= YOUR INSTRUCTIONS =
Beginning at the line that contains "73-80 (21-21; 32-32; 49-55)", reproduce the entries below exactly, ending with the line that contains "23 junio, 2026". Omit each picture.

= STORED DATA =
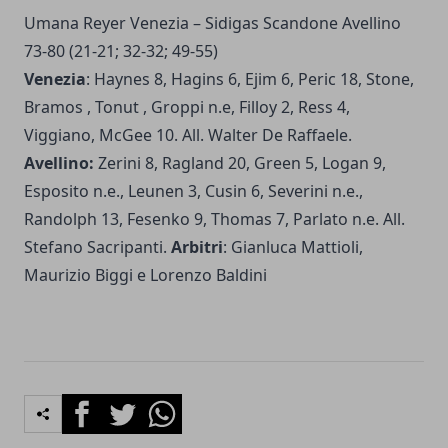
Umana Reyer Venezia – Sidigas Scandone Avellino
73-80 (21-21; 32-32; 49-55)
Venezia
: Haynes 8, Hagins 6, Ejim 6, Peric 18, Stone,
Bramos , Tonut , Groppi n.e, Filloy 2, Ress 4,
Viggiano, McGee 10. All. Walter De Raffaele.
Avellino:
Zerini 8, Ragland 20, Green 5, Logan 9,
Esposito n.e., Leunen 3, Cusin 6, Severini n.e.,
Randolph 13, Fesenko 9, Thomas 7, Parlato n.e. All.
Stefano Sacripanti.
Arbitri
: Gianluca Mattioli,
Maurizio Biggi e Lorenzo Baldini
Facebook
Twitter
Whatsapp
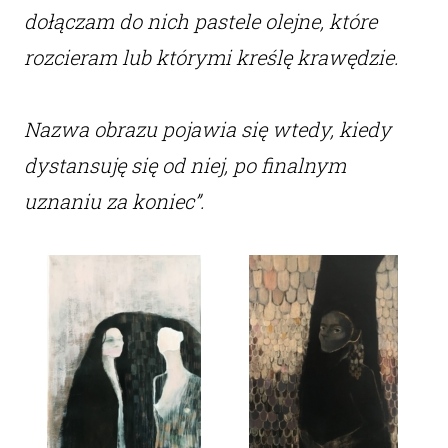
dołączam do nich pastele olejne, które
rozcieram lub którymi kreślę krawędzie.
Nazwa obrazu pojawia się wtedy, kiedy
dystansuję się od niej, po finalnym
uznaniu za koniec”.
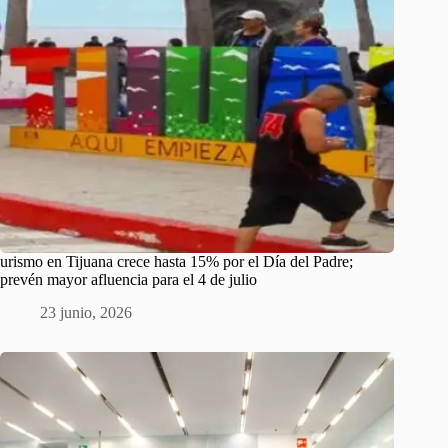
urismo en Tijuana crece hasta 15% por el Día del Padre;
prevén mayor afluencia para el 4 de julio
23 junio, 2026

* * *

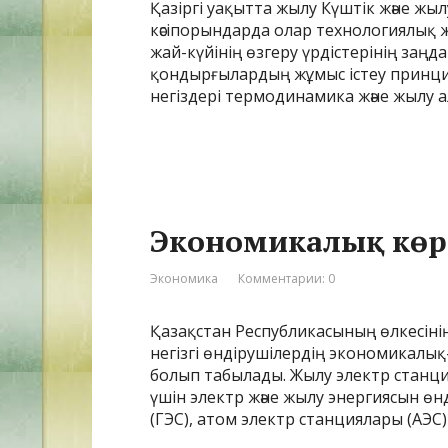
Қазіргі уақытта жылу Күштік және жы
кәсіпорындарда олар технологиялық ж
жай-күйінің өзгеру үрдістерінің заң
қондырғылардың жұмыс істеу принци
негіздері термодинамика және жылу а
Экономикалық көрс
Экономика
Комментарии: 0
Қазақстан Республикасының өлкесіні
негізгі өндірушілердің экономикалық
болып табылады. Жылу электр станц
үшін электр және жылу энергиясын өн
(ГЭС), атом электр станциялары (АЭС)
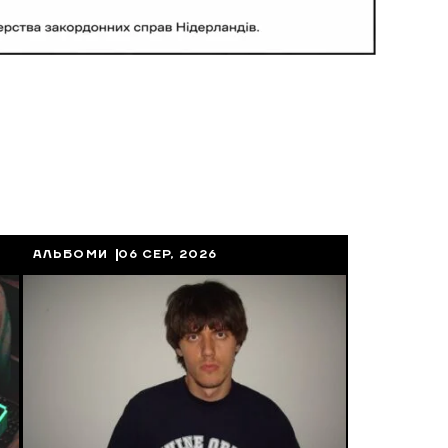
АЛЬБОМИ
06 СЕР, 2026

= EXPECTED OUTPUT =
73-80 (21-21; 32-32; 49-55)
Venezia
: Haynes 8, Hagins 6, Ejim 6, Peric 18, Stone,
Bramos , Tonut , Groppi n.e, Filloy 2, Ress 4,
Viggiano, McGee 10. All. Walter De Raffaele.
Avellino:
Zerini 8, Ragland 20, Green 5, Logan 9,
Esposito n.e., Leunen 3, Cusin 6, Severini n.e.,
Randolph 13, Fesenko 9, Thomas 7, Parlato n.e. All.
Stefano Sacripanti.
Arbitri
: Gianluca Mattioli,
Maurizio Biggi e Lorenzo Baldini
Facebook
Twitter
Whatsapp
dołączam do nich pastele olejne, które
rozcieram lub którymi kreślę krawędzie.
Nazwa obrazu pojawia się wtedy, kiedy
dystansuję się od niej, po finalnym
uznaniu za koniec”.
urismo en Tijuana crece hasta 15% por el Día del Padre;
prevén mayor afluencia para el 4 de julio
23 junio, 2026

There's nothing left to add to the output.